- C3
- 2e tour
- Strasbourg-Maccabi Haïfa
Maccabi, l’inconnue d’Haïfa ?
Dans le foot israélien, qui, au regard du pays et du contexte géopolitique, n’est forcément similaire à aucun autre, le Maccabi Haïfa, adversaire de Strasbourg en Ligue Europa ce soir, occupe une place singulière. À l’image de sa ville atypique, grand port d’Israël, il reste peu connu en France. À se pencher sur ces considérations, on en oublierait presque qu'il s’agit, sur le terrain, d’un des plus sérieux prétendants de l’État hébreu sur la scène européenne.
Ce soir, Strasbourg retrouve l’Europe. La Meinau va sûrement chavirer sous la canicule, et tout le monde rêve déjà de passer ce tour préliminaire pour accéder aux poules, avec l’assurance d’accueillir – enfin – un grand club. Le fait de tomber sur le Maccabi Haïfa nourrit ces espoirs de goûter de nouveau aux ivresses européennes. Toutefois, le réalisme sportif devrait alimenter une certaine méfiance. Certes le foot israélien, qui opère en UEFA en raison du conflit au Proche-Orient (le Maccabi Haïfa reçoit par exemple encore souvent sur terrain neutre) et du boycott de la plupart de ses possibles adversaires, n’effraie guère balle au pied. Mais le passé des confrontations avec des pensionnaires de L1 pousse à l’humilité (sans parler évidemment de la défaite de l’équipe de France en 1993, qui de fait amena la véritable élimination des Bleus de Gérard Houllier qui se voyaient déjà aux USA).
Tombeur du PSG
Le Maccabi Haïfa se révéla le premier à réaliser quelques exploits puis des ébauches de parcours au sein des compétitions européennes (en 2002, il accédera aux phases de poules de la Ligue des champions). Mais parmi ses faits d’armes, l’élimination du PSG en seizième de finale de la Coupe des vainqueurs de coupes, le 1er octobre 1998, reste le plus marquant. Une défaite 3-2 scellée par un contre-son-camp d’Alain Goma à la dernière minute du temps réglementaire. Une rencontre qui partait d’ailleurs sous de mauvais auspices à en croire alors Charles Biétry qui se confiait dans Le Parisien, contrarié de devoir se déplacer en plein Kippour : « Tout le pays sera bloqué et on ne pourra même pas sortir de l´hôtel. On devra donc s’entraîner sur un terrain attenant à l´hôtel, s’occuper nous-mêmes de toute la logistique et rien ne sera accessible. »
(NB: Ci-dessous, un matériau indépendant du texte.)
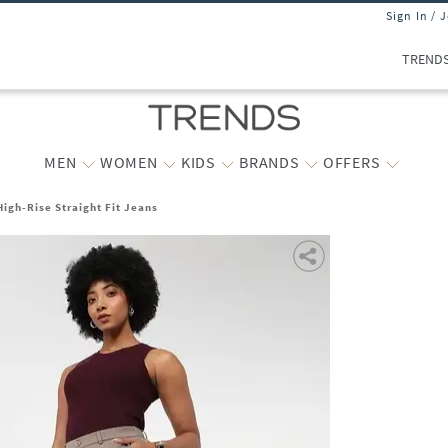
Sign In / 
TREND
MEN
WOMEN
KIDS
BRANDS
OFFERS
igh-Rise Straight Fit Jeans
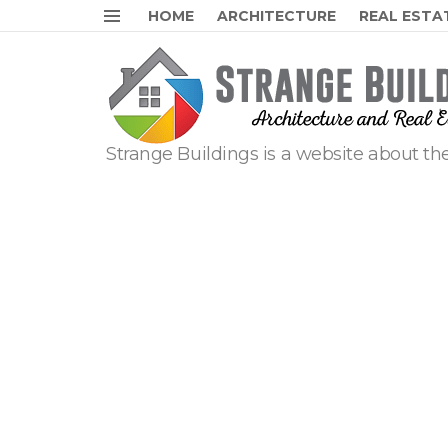
HOME
ARCHITECTURE
REAL ESTA
Menu
Strange Buildings is a website about the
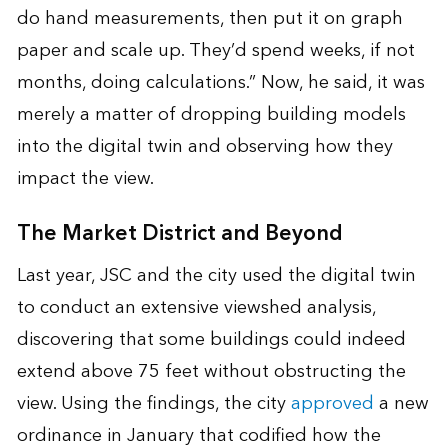
do hand measurements, then put it on graph
paper and scale up. They’d spend weeks, if not
months, doing calculations.” Now, he said, it was
merely a matter of dropping building models
into the digital twin and observing how they
impact the view.
The Market District and Beyond
Last year, JSC and the city used the digital twin
to conduct an extensive viewshed analysis,
discovering that some buildings could indeed
extend above 75 feet without obstructing the
view. Using the findings, the city
approved
a new
ordinance in January that codified how the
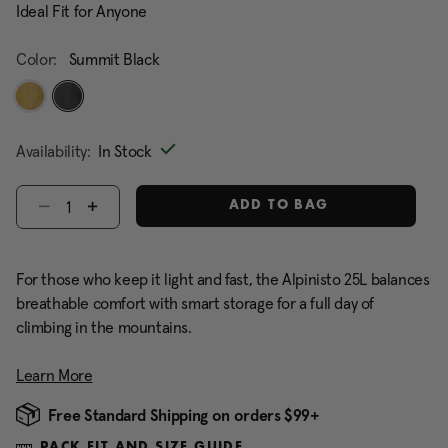
Ideal Fit for Anyone
Color:
Summit Black
selected
Availability:
In Stock
Select quantity:
ADD TO BAG
For those who keep it light and fast, the Alpinisto 25L balances
breathable comfort with smart storage for a full day of
climbing in the mountains.
Learn More
Free Standard Shipping on orders $99+
PACK FIT AND SIZE GUIDE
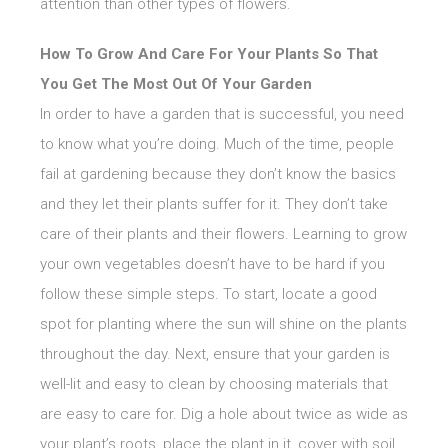
attention than other types of flowers.
How To Grow And Care For Your Plants So That
You Get The Most Out Of Your Garden
In order to have a garden that is successful, you need
to know what you’re doing. Much of the time, people
fail at gardening because they don’t know the basics
and they let their plants suffer for it. They don’t take
care of their plants and their flowers. Learning to grow
your own vegetables doesn’t have to be hard if you
follow these simple steps. To start, locate a good
spot for planting where the sun will shine on the plants
throughout the day. Next, ensure that your garden is
well-lit and easy to clean by choosing materials that
are easy to care for. Dig a hole about twice as wide as
your plant’s roots, place the plant in it, cover with soil,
L’aller au Parc aurait été émaillé d’incidents violents entre le Beitar et le Kop de Boulogne. Des échauffourées toujours en mémoire lorsque le PSG recevra l’Hapoël Tel-Aviv en novembre 2006, confrontation qui se soldera par la mort de Julien Quemener, tué par balle par un policier tentant de protéger un fan de l’Hapoël, encerclé dans un McDonald’s. C’est un fait incontestable, la venue d’une équipe israélienne provoque forcément des remous politiques, et des relents d’antisémitisme, qui inquiètent bien au-delà de la simple gestion habituelle des déplacements d’ultras. Sans comparaison, en outre la sympathie pour la cause palestinienne est réelle dans de nombreux virages, comme l’exprimèrent les ultras de Livourne en 2006 quand ils reçurent avec drapeaux palestiniens et slogans hostiles ce même Maccabi Haïfa. En juillet 2014, une confrontation amicale entre ce dernier et le LOSC avait été interrompue par des militants pro-palestiniens, et parsemée de bagarres avec les joueurs venus d’Israël.
Le paradoxe Maccabi Haïfa
Ce club est par ailleurs un paradoxe en Israël. Si le Maccabi porte de par son nom plutôt vers la droite, comme en témoigne sa grande rivalité avec l’Hapoël Haïfa, son identité s’avère beaucoup moins marquée que par exemple au Beitar Jerusalem. Un des leaders des Red Workers, de l’Hapoël Tel Aviv, décrivaient les supporters du Maccabi dans une interview accordée au Réseau supporter de résistance antiraciste (RSRA) comme des gens « sans idéologie dominante » . Dans son livre Un terrain contesté : Les dilemmes d’un football arabe dans un État juif (Albin Michel), le sociologue ‘Tamir Sorek cite ainsi le cas d’une arabe israélienne supportrice de ce Maccabi, démarche impensable pour son homologue de Tel Aviv : « Moi, une Palestinienne vivant en Israël, je n’ai pas de drapeau. C’est difficile. Donc voilà pourquoi, entre autres, je me reconnais dans le drapeau du Maccabi Haïfa. Je vais au match de l’équipe, je porte son drapeau dans mes bras et je n’ai pas de problème à clamer le chant de Haïfa. Là-bas, je peux chanter, j’ai un chant à moi. » Le foot ne sera jamais plus simple que le monde qui l’abrite.